WHAT IS NEEDED:
Provide the number of lines in the records that hold the string "middle", without any other words.

-- TASK DATA follows --

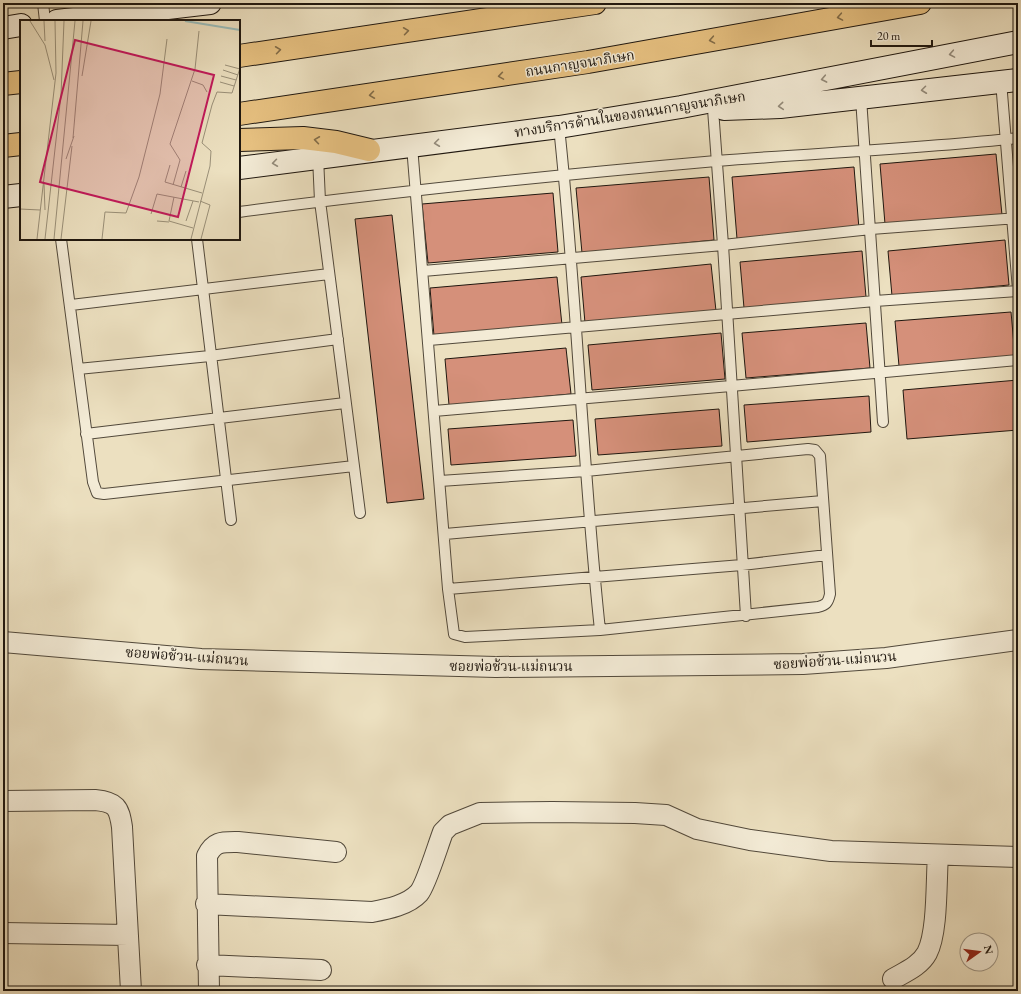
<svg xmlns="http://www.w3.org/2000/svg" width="1021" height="994" viewBox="0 0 1021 994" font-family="'EB Garamond','Noto Serif Thai',serif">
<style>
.building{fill:#d5907a;stroke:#1f170f}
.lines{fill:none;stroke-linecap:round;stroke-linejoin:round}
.lane-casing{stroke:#52493b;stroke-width:12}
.street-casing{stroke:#52493b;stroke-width:22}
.secondary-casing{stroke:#1f170f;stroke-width:24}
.highway-casing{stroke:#1f170f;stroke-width:24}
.lane{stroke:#f3ebd6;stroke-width:10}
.street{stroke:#f3ebd6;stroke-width:20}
.secondary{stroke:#f3ebd6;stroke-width:22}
.highway{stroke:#e6c080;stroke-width:22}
.oneway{stroke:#826c48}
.oneway2{stroke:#948c7c}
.labels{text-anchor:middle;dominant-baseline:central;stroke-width:3;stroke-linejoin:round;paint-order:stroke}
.street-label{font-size:14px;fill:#1f170f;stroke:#f3ebd6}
.inset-river{fill:none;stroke:#9abcb9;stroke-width:2}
.inset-road{fill:none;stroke:#9a9079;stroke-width:1}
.view{fill:#c2185b;fill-opacity:0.15;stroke:#c2185b;stroke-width:2}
.inset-edge{fill:none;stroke:#1f170f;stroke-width:2}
</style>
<rect width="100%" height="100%" fill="#ece0c0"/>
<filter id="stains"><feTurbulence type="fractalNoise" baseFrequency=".005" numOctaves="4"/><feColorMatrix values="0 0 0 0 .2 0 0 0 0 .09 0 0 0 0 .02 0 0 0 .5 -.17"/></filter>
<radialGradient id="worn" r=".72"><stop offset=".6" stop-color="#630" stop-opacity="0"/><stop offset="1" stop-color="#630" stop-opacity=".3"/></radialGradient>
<path class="building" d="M996 154 1002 215 885 224 880 164Z
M854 167 859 229 737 239 732 177Z
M709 177 714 240 582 253 576 188Z
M553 193 558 252 428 263 422 204Z
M392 215 424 499 387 503 355 219Z
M1005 240 1009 285 892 296 888 251Z
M862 251 866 297 744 308 740 262Z
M711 264 716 311 585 323 581 277Z
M557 277 562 325 434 336 430 288Z
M1011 312 1015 356 899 366 895 321Z
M866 323 870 368 746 378 742 333Z
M721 333 725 379 592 390 588 345Z
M566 348 571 394 449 405 445 359Z
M1018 380V430L907 439 903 390Z
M869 396 871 432 747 442 744 405Z
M719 409 722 446 598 455 595 419Z
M573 420 576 456 451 465 448 429Z"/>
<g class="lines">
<g class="lane-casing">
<path id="lane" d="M43 3 45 21
M1001 81 1018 290
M861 98 883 422
M713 109 723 245 746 616
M559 127C577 294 582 463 600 630
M412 146 448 589 454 634 465 637 600 630 818 607C826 605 828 603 830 594L820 456 815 450 808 449 586 471 440 481
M318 157 320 201 360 513
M239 212C398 191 557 175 716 161 817 153 918 149 1018 138
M61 239 93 482 97 493 104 494 354 466
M197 239 231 520
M423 271 723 245 871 229 1018 218
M71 305 329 274
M429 340 875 301 1018 291
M78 369 210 356 338 339
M434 411 731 386 1018 360
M86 434 345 403
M445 534 823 501
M448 589 742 565 827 555"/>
</g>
<g class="street-casing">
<path id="street" d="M3 642 201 659 496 667 803 664 886 658 1018 640
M3 801 95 800C116 802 119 807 122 827L131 991
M206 904 372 912C388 909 408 905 419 893 426 885 438 845 443 832L450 825 480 813 552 812 635 813 666 815 697 829 750 840 831 851 1018 857
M3 933 128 935
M207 965 321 970
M893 979C905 972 920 966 927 953 938 932 936 881 938 855
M209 991 207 856C214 841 222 842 238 842L336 852"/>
</g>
<g class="secondary-casing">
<path id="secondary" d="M57 21 210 3
M3 28 21 25
M724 109 780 107 1018 80
M239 168 559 127 681 107 1018 42
M3 197 21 195"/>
</g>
<g class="highway-casing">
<path id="highway" d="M239 56 595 3
M3 84 21 82
M239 114 588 62 920 3
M239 140 303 138 336 142 369 150
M3 146 21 144"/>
</g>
<use href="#lane" class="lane"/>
<use href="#street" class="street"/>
<use href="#secondary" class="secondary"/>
<use href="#highway" class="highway"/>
</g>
<defs><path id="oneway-chevron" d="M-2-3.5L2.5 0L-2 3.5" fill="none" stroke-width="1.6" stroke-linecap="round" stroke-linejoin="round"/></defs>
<g class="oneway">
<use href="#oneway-chevron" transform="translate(840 17) rotate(170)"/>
<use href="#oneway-chevron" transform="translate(406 31) rotate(-8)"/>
<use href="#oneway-chevron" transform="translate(712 40) rotate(170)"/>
<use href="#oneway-chevron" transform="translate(278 50) rotate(-8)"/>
<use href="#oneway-chevron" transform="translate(501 76) rotate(171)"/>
<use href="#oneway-chevron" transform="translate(372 95) rotate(172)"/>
<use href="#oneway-chevron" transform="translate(317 140) rotate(-172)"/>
</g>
<g class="oneway2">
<use href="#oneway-chevron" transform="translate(952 54) rotate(170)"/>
<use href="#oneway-chevron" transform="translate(824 79) rotate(169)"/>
<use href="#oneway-chevron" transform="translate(924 90) rotate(173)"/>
<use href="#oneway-chevron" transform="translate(781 106) rotate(175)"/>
<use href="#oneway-chevron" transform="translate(437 143) rotate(173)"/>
<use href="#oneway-chevron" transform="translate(275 163) rotate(172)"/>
</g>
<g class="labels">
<g class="street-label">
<text transform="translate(580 63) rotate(-9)">ถนนกาญจนาภิเษก</text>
<text transform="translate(630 114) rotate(-9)">ทางบริการด้านในของถนนกาญจนาภิเษก</text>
<text transform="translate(187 656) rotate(4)">ซอยพ่อช้วน-แม่ถนวน</text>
<text transform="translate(835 660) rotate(-4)">ซอยพ่อช้วน-แม่ถนวน</text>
<text x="511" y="666">ซอยพ่อช้วน-แม่ถนวน</text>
</g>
</g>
<g transform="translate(20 20)">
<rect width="220" height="220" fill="#ece0c0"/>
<path class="inset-river" d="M165 1 220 10"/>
<path class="inset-road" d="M10 1 25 25 34 60M24 1 25 21M205 45 220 49M203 50 218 55M0 52V69M62 56 71 1M201 56 216 60M172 61 183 65 187 72M200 62 214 66M53 118 63 1M46 139 54 116M150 145 145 162 182 173M24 164 25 190M153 165 160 140 150 124 175 49 179 11M161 167 166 151M154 177 149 201 173 208M180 181 190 185 181 219M0 189 20 190M131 194 137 174 179 182M137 201 149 202M166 201 173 181M17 219 36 53 35 1M25 219 41 75 44 1M34 219 55 1M41 219 52 126M82 219 85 192 106 193 119 157 140 74 147 19M171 219 190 146 191 131 182 123 192 85 197 72 212 73 220 48"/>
<path class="view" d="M55 20 194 55 158 197 20 162Z"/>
<rect width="220" height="220" class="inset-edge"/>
</g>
<rect width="1021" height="994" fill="none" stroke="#ece0c0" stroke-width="16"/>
<rect x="4" y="4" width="1013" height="986" fill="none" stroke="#1f170f" stroke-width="2"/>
<rect x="8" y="8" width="1005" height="978" fill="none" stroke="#1f170f"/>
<g transform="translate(979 952) rotate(76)"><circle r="19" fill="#f3ebd6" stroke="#9e9686"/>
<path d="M0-3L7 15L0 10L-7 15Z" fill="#8f2418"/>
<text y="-6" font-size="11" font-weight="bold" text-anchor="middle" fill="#1f170f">N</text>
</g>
<path d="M871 40v6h61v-6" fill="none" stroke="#1f170f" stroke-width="2"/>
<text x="877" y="40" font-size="12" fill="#1f170f" stroke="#f3ebd6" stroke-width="3" paint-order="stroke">20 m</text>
<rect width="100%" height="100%" filter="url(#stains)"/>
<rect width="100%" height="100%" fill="url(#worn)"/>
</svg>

-- TASK DATA concluded --

OUTPUT:
2